Aim of the exercise: One part of the entries below is wanted: the lines from the one containing "candle: present [349,330,391,384]" through the one containing "plate: none [394,294,632,398]". Write those out exactly and nothing else.

──────── Material provided

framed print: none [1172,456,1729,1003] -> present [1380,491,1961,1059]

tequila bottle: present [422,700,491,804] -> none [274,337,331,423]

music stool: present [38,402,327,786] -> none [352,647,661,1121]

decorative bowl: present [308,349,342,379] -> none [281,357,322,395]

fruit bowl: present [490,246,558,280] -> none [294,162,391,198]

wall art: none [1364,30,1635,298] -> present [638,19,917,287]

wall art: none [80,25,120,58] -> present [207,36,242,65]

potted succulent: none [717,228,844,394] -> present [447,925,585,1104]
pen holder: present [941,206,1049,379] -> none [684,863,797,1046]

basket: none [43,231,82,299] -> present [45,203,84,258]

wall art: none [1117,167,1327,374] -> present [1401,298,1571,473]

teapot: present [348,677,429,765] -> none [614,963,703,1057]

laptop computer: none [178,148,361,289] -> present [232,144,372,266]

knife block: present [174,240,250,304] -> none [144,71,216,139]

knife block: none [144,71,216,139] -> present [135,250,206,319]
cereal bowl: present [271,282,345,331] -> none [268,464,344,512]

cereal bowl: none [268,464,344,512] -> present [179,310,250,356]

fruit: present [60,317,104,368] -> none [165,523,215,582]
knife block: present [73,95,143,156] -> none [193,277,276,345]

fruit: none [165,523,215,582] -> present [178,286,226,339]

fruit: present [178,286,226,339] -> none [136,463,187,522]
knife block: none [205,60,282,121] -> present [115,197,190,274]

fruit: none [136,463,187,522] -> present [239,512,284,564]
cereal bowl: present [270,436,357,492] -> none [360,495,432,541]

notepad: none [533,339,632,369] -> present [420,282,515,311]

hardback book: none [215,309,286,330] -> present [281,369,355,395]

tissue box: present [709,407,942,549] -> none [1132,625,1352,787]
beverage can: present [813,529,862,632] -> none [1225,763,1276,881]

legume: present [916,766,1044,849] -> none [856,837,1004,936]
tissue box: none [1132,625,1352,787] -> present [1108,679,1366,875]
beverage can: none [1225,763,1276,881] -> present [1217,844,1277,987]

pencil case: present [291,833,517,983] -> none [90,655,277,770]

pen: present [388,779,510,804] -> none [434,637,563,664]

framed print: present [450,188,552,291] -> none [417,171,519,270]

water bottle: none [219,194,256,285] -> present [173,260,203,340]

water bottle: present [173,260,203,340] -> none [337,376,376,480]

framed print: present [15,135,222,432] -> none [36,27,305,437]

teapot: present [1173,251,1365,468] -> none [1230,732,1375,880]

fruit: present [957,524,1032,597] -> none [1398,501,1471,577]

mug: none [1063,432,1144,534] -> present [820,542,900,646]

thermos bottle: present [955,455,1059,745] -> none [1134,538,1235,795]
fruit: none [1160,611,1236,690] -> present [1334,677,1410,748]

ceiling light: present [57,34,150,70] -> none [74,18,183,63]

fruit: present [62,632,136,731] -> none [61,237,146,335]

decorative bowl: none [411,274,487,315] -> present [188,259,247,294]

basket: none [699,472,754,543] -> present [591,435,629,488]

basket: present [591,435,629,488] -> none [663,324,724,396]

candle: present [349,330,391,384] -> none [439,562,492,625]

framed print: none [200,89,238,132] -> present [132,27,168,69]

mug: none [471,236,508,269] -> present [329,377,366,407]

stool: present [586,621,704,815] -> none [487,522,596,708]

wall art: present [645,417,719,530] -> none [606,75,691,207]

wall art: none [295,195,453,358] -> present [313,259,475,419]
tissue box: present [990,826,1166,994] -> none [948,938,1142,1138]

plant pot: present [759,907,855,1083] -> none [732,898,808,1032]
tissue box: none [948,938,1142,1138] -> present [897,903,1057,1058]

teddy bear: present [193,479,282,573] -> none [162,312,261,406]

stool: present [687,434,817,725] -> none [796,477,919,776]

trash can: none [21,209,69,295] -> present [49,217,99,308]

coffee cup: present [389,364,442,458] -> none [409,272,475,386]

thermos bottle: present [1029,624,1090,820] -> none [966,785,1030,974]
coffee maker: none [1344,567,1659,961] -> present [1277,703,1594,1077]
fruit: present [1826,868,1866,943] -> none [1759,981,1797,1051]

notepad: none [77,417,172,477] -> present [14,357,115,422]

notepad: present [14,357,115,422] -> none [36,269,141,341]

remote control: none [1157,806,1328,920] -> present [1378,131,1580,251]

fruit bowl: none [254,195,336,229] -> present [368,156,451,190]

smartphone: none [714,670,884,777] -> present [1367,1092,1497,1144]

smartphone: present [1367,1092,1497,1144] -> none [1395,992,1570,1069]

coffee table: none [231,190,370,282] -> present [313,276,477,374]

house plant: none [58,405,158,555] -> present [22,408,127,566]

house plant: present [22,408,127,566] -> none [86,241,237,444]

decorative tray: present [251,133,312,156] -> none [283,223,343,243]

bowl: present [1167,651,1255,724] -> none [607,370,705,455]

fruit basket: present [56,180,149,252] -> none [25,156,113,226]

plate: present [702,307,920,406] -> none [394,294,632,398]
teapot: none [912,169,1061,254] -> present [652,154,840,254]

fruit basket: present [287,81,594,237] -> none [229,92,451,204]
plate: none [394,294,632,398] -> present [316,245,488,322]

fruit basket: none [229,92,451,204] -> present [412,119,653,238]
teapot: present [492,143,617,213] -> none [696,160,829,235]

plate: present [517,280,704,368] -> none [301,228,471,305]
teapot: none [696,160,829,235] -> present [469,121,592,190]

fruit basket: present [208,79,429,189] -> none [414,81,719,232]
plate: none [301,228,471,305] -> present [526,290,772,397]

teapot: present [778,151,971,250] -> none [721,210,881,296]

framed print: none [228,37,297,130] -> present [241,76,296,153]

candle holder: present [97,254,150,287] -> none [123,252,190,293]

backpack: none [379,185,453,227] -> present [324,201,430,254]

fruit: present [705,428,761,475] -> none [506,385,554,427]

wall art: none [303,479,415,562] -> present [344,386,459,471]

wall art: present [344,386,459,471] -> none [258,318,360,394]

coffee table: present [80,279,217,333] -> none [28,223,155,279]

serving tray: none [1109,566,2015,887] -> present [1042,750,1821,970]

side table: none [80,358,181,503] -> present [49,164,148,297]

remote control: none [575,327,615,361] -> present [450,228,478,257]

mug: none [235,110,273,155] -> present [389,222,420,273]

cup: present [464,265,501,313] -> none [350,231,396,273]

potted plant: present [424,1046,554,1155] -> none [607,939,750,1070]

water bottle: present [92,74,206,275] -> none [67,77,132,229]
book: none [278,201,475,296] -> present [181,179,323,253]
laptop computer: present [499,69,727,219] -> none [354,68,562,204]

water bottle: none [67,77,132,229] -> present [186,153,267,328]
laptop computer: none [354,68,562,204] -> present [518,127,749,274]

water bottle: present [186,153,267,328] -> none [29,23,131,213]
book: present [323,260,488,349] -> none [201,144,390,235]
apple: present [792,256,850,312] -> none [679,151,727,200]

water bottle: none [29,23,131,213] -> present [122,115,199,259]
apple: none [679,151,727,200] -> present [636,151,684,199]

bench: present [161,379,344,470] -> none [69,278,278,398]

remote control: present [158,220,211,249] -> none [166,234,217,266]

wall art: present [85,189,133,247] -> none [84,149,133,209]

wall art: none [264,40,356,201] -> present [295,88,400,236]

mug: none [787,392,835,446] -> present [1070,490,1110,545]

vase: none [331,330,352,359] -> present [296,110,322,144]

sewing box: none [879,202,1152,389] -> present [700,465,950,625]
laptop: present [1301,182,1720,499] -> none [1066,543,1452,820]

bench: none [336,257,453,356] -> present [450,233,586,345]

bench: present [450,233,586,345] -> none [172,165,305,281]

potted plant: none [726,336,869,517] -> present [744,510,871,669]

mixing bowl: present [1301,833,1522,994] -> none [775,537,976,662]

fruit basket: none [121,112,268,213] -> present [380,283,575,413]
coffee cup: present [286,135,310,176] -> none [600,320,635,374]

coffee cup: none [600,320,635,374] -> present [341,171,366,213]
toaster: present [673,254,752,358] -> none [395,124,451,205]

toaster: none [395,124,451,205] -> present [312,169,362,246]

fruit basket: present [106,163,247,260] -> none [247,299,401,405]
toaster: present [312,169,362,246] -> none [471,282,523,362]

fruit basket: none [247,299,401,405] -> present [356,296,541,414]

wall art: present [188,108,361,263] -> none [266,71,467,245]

────────────────

Output:
candle: present [349,330,391,384] -> none [439,562,492,625]

framed print: none [200,89,238,132] -> present [132,27,168,69]

mug: none [471,236,508,269] -> present [329,377,366,407]

stool: present [586,621,704,815] -> none [487,522,596,708]

wall art: present [645,417,719,530] -> none [606,75,691,207]

wall art: none [295,195,453,358] -> present [313,259,475,419]
tissue box: present [990,826,1166,994] -> none [948,938,1142,1138]

plant pot: present [759,907,855,1083] -> none [732,898,808,1032]
tissue box: none [948,938,1142,1138] -> present [897,903,1057,1058]

teddy bear: present [193,479,282,573] -> none [162,312,261,406]

stool: present [687,434,817,725] -> none [796,477,919,776]

trash can: none [21,209,69,295] -> present [49,217,99,308]

coffee cup: present [389,364,442,458] -> none [409,272,475,386]

thermos bottle: present [1029,624,1090,820] -> none [966,785,1030,974]
coffee maker: none [1344,567,1659,961] -> present [1277,703,1594,1077]
fruit: present [1826,868,1866,943] -> none [1759,981,1797,1051]

notepad: none [77,417,172,477] -> present [14,357,115,422]

notepad: present [14,357,115,422] -> none [36,269,141,341]

remote control: none [1157,806,1328,920] -> present [1378,131,1580,251]

fruit bowl: none [254,195,336,229] -> present [368,156,451,190]

smartphone: none [714,670,884,777] -> present [1367,1092,1497,1144]

smartphone: present [1367,1092,1497,1144] -> none [1395,992,1570,1069]

coffee table: none [231,190,370,282] -> present [313,276,477,374]

house plant: none [58,405,158,555] -> present [22,408,127,566]

house plant: present [22,408,127,566] -> none [86,241,237,444]

decorative tray: present [251,133,312,156] -> none [283,223,343,243]

bowl: present [1167,651,1255,724] -> none [607,370,705,455]

fruit basket: present [56,180,149,252] -> none [25,156,113,226]

plate: present [702,307,920,406] -> none [394,294,632,398]
teapot: none [912,169,1061,254] -> present [652,154,840,254]

fruit basket: present [287,81,594,237] -> none [229,92,451,204]
plate: none [394,294,632,398] -> present [316,245,488,322]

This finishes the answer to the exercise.